Autoimmune diseases arise when the immune system recognizes and is activated by “self” antigens, leading to damage and destruction of organs and tissues. CD4+ T cells are essential for pathogenesis of autoimmune diseases because they play roles in immunological memory, thereby enabling the immune system to respond quickly if it re-encounters the antigen. I studied CD4+ T cell immune responses in two representative autoimmune diseases: rheumatoid arthritis (RA) and multiple sclerosis (MS). In Here, I used two animal models of these diseases: collagen-induced arthritis (CIA) and experimental autoimmune encephalomyelitis (EAE). In part I, I examined BATF expression in CD4+ T cells invading the arthritic synovial tissues of CIA mice. additionally, BATF-deficient mice did not develop CIA, but K/BxN serum transfer did (the latter is a type of T cell-independent inflammatory arthritis). Previous studies suggest that BATF is closely related to T helper cells (Th) 17, which play key roles in the pathogenesis and symptoms of CIA. BATF-deficient mice with CIA showed decreased Th17 differentiation and reduced Th17 cell numbers. BATF deficiency reduced the numbers of Foxp3+ interleukin (IL)-17a+ CD4+ T cells, which are pathogenic Thus, BATF signaling in CD4+ T cells is essential for CIA symptoms. In part II, I examined newly-identified Notch2+ CD4+ T cells present in the spinal cord of EAE mice. Notch2+ CD4+ T cells were less inflammatory than Notch2+ CD4+ T cells, also Notch2+ CD4+ T cells expressed intermediate levels of Foxp3 (Foxp3int) depending on the degree of EAE progression. Although Notch2+ CD4+ T cells had an exhausted phenotype, Foxp3int Notch2+ CD4+ T cells exerted immunoregulatory functions both in in vitro and in vivo.

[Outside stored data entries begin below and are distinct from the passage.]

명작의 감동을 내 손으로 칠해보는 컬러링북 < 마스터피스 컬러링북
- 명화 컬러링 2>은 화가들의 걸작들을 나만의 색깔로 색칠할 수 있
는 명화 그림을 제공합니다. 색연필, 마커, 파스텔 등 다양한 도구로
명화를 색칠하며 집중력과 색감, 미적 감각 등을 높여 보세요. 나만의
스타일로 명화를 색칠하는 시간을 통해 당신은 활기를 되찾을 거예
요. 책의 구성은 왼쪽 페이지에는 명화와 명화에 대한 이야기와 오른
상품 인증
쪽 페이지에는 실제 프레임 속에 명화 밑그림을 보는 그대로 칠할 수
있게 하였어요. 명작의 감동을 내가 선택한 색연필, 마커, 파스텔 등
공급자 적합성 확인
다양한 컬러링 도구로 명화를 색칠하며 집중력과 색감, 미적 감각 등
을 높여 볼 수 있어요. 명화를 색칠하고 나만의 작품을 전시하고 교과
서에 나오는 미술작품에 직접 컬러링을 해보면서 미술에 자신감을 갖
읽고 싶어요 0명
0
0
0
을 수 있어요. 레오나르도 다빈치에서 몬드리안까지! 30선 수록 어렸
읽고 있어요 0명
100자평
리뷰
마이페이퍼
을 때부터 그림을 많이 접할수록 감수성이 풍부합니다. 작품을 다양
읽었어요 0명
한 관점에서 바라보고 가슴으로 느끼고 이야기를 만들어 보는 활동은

Additionally, I examined whether Notch signaling affects expression of Foxp3. The results show that Jag1-Notch signaling maintains expression of Foxp3 after TCR stimulation. Collectively, the results suggest that Notch2 signaling in CD4+ T cells plays an important role in autoimmunity, and point to a new therapeutic target for MS.